Record extracts START

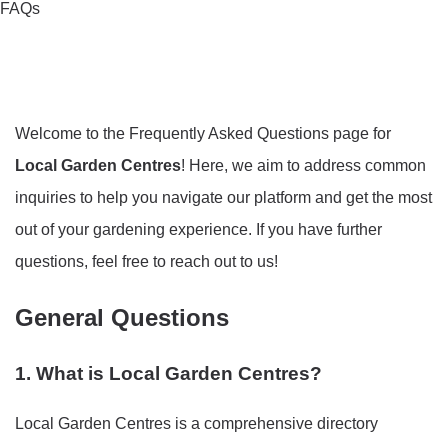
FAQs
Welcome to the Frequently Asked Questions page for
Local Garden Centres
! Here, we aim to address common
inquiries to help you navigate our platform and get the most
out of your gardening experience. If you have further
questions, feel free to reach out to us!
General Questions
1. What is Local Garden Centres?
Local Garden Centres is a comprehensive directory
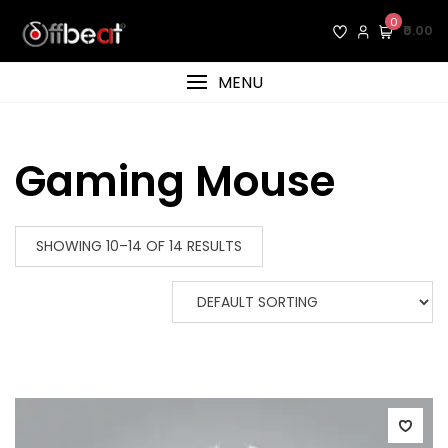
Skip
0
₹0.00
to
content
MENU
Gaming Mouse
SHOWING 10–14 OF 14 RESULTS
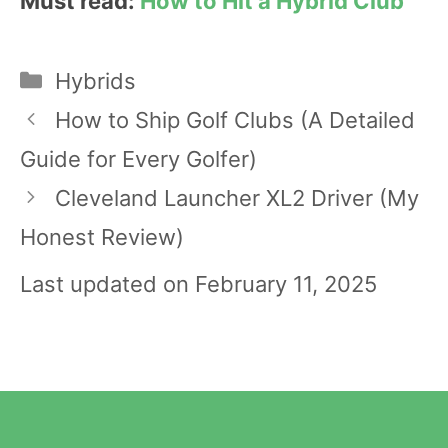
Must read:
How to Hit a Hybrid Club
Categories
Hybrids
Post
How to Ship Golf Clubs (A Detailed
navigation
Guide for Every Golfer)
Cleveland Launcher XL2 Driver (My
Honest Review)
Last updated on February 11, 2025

Record extracts END
Record extracts START

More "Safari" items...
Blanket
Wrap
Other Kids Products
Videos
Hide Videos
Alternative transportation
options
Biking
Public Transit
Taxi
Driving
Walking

Record extracts END
Record extracts START

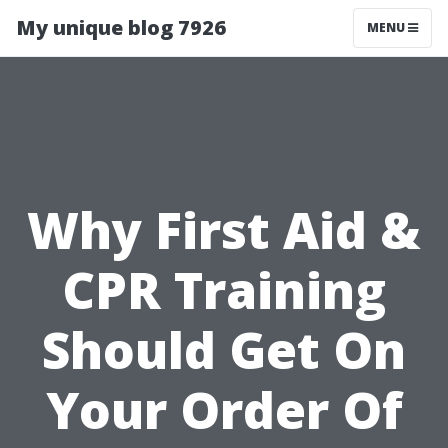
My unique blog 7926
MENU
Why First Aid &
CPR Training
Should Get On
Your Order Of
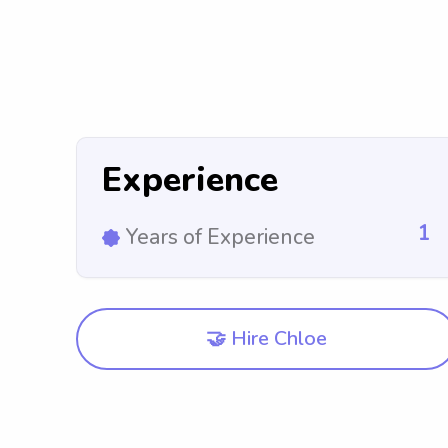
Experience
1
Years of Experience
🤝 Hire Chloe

Record extracts END

Assignment
Which rows above contain the word "Local"? Select each of them and copy it out.

Answer to the exercise
Local Garden Centres
1. What is Local Garden Centres?
Local Garden Centres is a comprehensive directory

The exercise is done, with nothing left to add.